Hospital financial managers continue to get pulled in different directions by the changes taking place in health care, demonstrating how transforming the industry can be a painful process in lesser-known ways.

A recent report from ratings agency Moody's Investors Service describes how declining patient volume is driving down the debt ratings of many nonprofit hospitals and health systems at a time when the changes taking place in health care are discouraging patient admissions.

"The most common contributor to admission declines continues to be a shift to observation stays from inpatient admissions," Moody's officials wrote in its Oct.  31 review of hospital ratings changes in the third quarter.

So it seems little has changed since August, when Moody's described the admissions quandary. "Inpatient admissions continue to shift to outpatient settings in an industry wide effort to reduce hospitalizations and lower costs," the authors wrote. "Hospitals are also increasingly reclassifying inpatient admissions to outpatient 'observations stays' to avoid penalties under Medicare recovery audit contractor audits for medically unnecessary admissions."

Because outpatient care reimburses at a lower rate than inpatient care, hospitals are taking a hit to revenue, and may find their cost of borrowing rise.

As Moody's notes in its latest quarterly review of hospital ratings, declining patient volumes were associated with six of the 10 hospitals or health systems that were downgraded during the quarter ending Sept. 30. At the same time, six of the eight receiving upgrades had rising patient volumes.

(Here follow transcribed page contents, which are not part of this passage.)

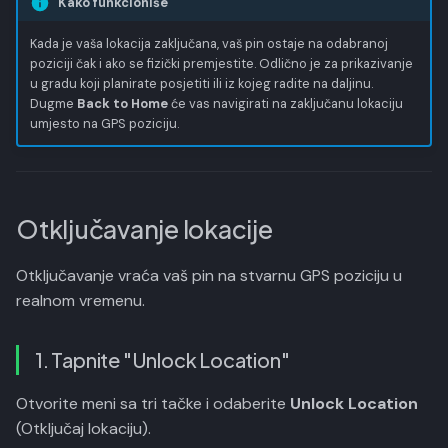
Kako funkcioniše
Kada je vaša lokacija zaključana, vaš pin ostaje na odabranoj
poziciji čak i ako se fizički premjestite. Odlično je za prikazivanje
u gradu koji planirate posjetiti ili iz kojeg radite na daljinu.
Dugme
Back to Home
će vas navigirati na zaključanu lokaciju
umjesto na GPS poziciju.
Otključavanje lokacije
Otključavanje vraća vaš pin na stvarnu GPS poziciju u
realnom vremenu.
1. Tapnite "Unlock Location"
Otvorite meni sa tri tačke i odaberite
Unlock Location
(Otključaj lokaciju).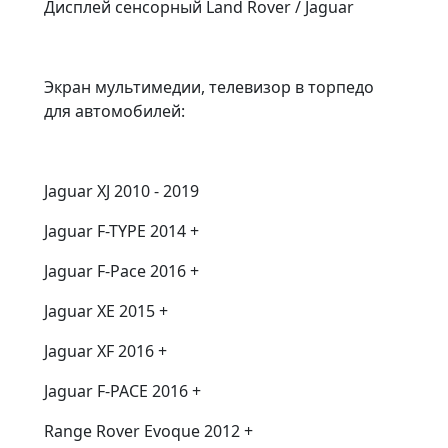
Дисплей сенсорный Land Rover / Jaguar
Экран мультимедии, телевизор в торпедо
для автомобилей:
Jaguar XJ 2010 - 2019
Jaguar F-TYPE 2014 +
Jaguar F-Pace 2016 +
Jaguar XE 2015 +
Jaguar XF 2016 +
Jaguar F-PACE 2016 +
Range Rover Evoque 2012 +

But hospitals are not in a good position to reverse the trend of lower volume, what with the move away from fee-for-service payment models into newer models tied to performance or populations.

Another financial trend that Moody's says is hurting hospital revenue is increased patient responsibility for co-payments and deductibles. Patients spend less if it costs more; that's basic economics.

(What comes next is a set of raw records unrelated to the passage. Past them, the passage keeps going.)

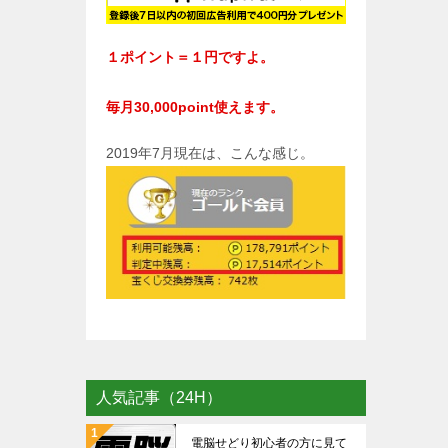
１ポイント＝１円ですよ。
毎月30,000point使えます。
2019年7月現在は、こんな感じ。
人気記事（24H）
電脳せどり初心者の方に見て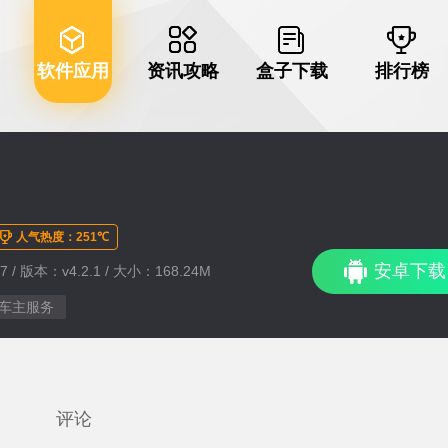
软件应用
资讯攻略
盒子下载
排行榜
人气热度：251℃
安卓下载
7 / 版本：v4.2.1 / 大小：168.24M
车主服务
评论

I'm not suggesting that those changes should be reversed, stopped or slowed — or even that they could be if that were a goal.

But policymakers and regulators should be aware of all of the costs being incurred by providers as a result of health reform and take that into account in future decision-making.

A large academic medical center like UCLA Health System has the resources to likely navigate the waters of reform unscathed, even while doing right for the patient even if it is wrong for business. How many of the 5,000 or so community hospitals will be able to do so is another question.